Your goal:
Copy exactly the stretch of data below from the line with "batteridriven, handhållen enhet" through the line with "I dag framstår", including both of those lines.

(Page images and extracted text)
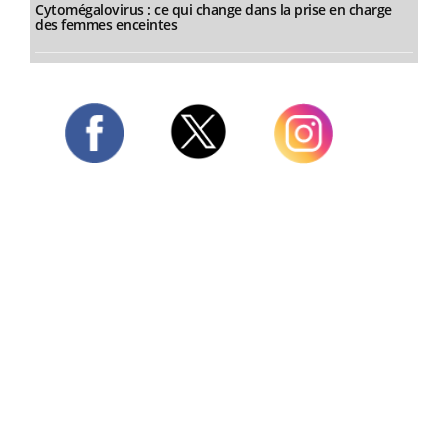
Cytomégalovirus : ce qui change dans la prise en charge
des femmes enceintes
Twitter
Facebook
Instagram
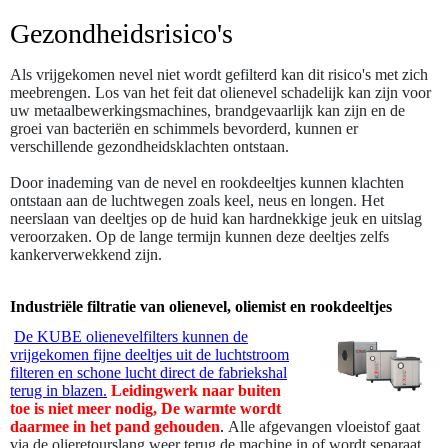
Gezondheidsrisico's
Als vrijgekomen nevel niet wordt gefilterd kan dit risico's met zich
meebrengen. Los van het feit dat olienevel schadelijk kan zijn voor
uw metaalbewerkingsmachines, brandgevaarlijk kan zijn en de
groei van bacteriën en schimmels bevorderd, kunnen er
verschillende gezondheidsklachten ontstaan.
Door inademing van de nevel en rookdeeltjes kunnen klachten
ontstaan aan de luchtwegen zoals keel, neus en longen. Het
neerslaan van deeltjes op de huid kan hardnekkige jeuk en uitslag
veroorzaken. Op de lange termijn kunnen deze deeltjes zelfs
kankerverwekkend zijn.
Industriële filtratie van olienevel, oliemist en rookdeeltjes
De KUBE olienevelfilters kunnen de
vrijgekomen fijne deeltjes uit de luchtstroom
filteren en schone lucht direct de fabriekshal
terug in blazen.
Leidingwerk naar buiten
toe is niet meer nodig, De warmte wordt
daarmee in het pand gehoude
n
.
Alle afgevangen vloeistof gaat
via de olieretourslang weer terug de machine in of wordt separaat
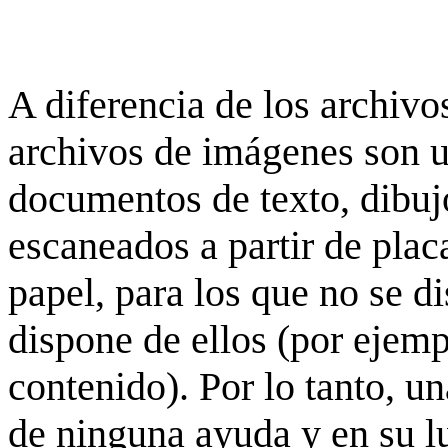
A diferencia de los archivos
archivos de imágenes son 
documentos de texto, dibujo
escaneados a partir de placa
papel, para los que no se d
dispone de ellos (por ejempl
contenido). Por lo tanto, u
de ninguna ayuda y en su 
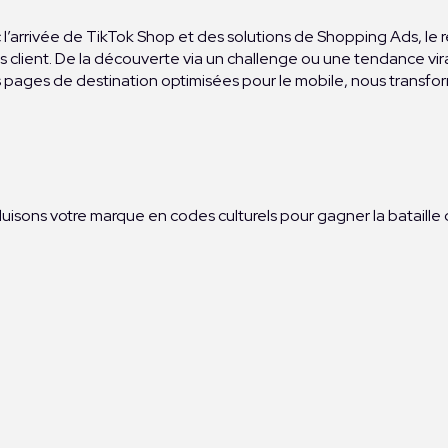
 l’arrivée de TikTok Shop et des solutions de Shopping Ads, le
 client. De la découverte via un challenge ou une tendance viral
pages de destination optimisées pour le mobile, nous transformo
aduisons votre marque en codes culturels pour gagner la bataille d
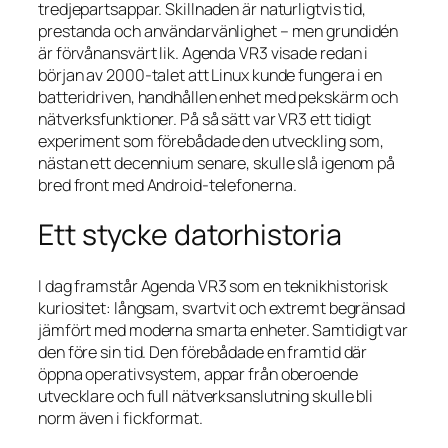
tredjepartsappar. Skillnaden är naturligtvis tid,
prestanda och användarvänlighet – men grundidén
är förvånansvärt lik. Agenda VR3 visade redan i
början av 2000‑talet att Linux kunde fungera i en
batteridriven, handhållen enhet med pekskärm och
nätverksfunktioner. På så sätt var VR3 ett tidigt
experiment som förebådade den utveckling som,
nästan ett decennium senare, skulle slå igenom på
bred front med Android‑telefonerna.
Ett stycke datorhistoria
I dag framstår Agenda VR3 som en teknikhistorisk
kuriositet: långsam, svartvit och extremt begränsad
jämfört med moderna smarta enheter. Samtidigt var
den före sin tid. Den förebådade en framtid där
öppna operativsystem, appar från oberoende
utvecklare och full nätverksanslutning skulle bli
norm även i fickformat.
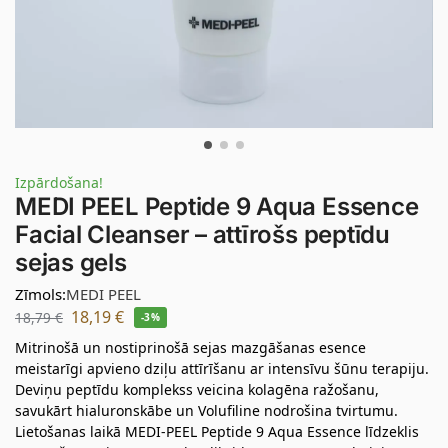
Izpārdošana!
MEDI PEEL Peptide 9 Aqua Essence
Facial Cleanser – attīrošs peptīdu
sejas gels
Zīmols:
MEDI PEEL
18,19
€
18,79
€
-3%
Mitrinošā un nostiprinošā sejas mazgāšanas esence
meistarīgi apvieno dziļu attīrīšanu ar intensīvu šūnu terapiju.
Deviņu peptīdu komplekss veicina kolagēna ražošanu,
savukārt hialuronskābe un Volufiline nodrošina tvirtumu.
Lietošanas laikā MEDI-PEEL Peptide 9 Aqua Essence līdzeklis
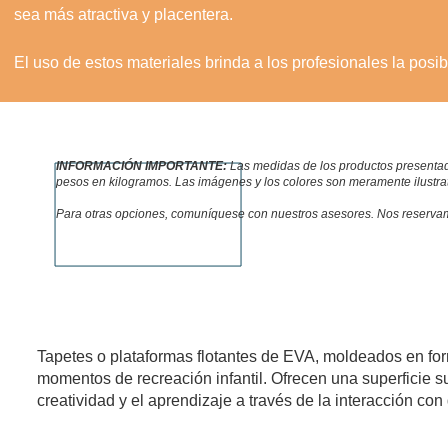
sea más atractiva y placentera.

El uso de estos materiales brinda a los profesionales la posibil
equilibrio, la conciencia corporal y el desarrollo de la motri
sensoriales.

¡El proceso de enseñanza-aprendizaje se vuelve mucho más a
INFORMACIÓN IMPORTANTE:
Las medidas de los productos presentado
placer!

pesos en kilogramos. Las imágenes y los colores son meramente ilustrati
Para otras opciones, comuníquese con nuestros asesores. Nos reservamo
Prof. CLAUDIA MELEM - CREF: 027666/SP

- Profesora de Educación Física egresada de la EEFUSP-SP;
PLATAFORMAS FLUTUANTES
- Especialista en Natación Infantil, Adultos y Aeróbic Acuático;
- Miembro de ABPNI (Academia Brasileña de Natación Infantil
Tapetes o plataformas flotantes de EVA, moldeados en for
- Autor del libro “Natación para Embarazadas” - Ed. Icono;

momentos de recreación infantil. Ofrecen una superficie 
- Coordinador Técnico del Departamento Acuático de la Aca
creatividad y el aprendizaje a través de la interacción con
- Acreditada como DOULA-SP;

Task answer:
batteridriven, handhållen enhet med pekskärm och
nätverksfunktioner. På så sätt var VR3 ett tidigt
experiment som förebådade den utveckling som,
nästan ett decennium senare, skulle slå igenom på
bred front med Android‑telefonerna.
Ett stycke datorhistoria
I dag framstår Agenda VR3 som en teknikhistorisk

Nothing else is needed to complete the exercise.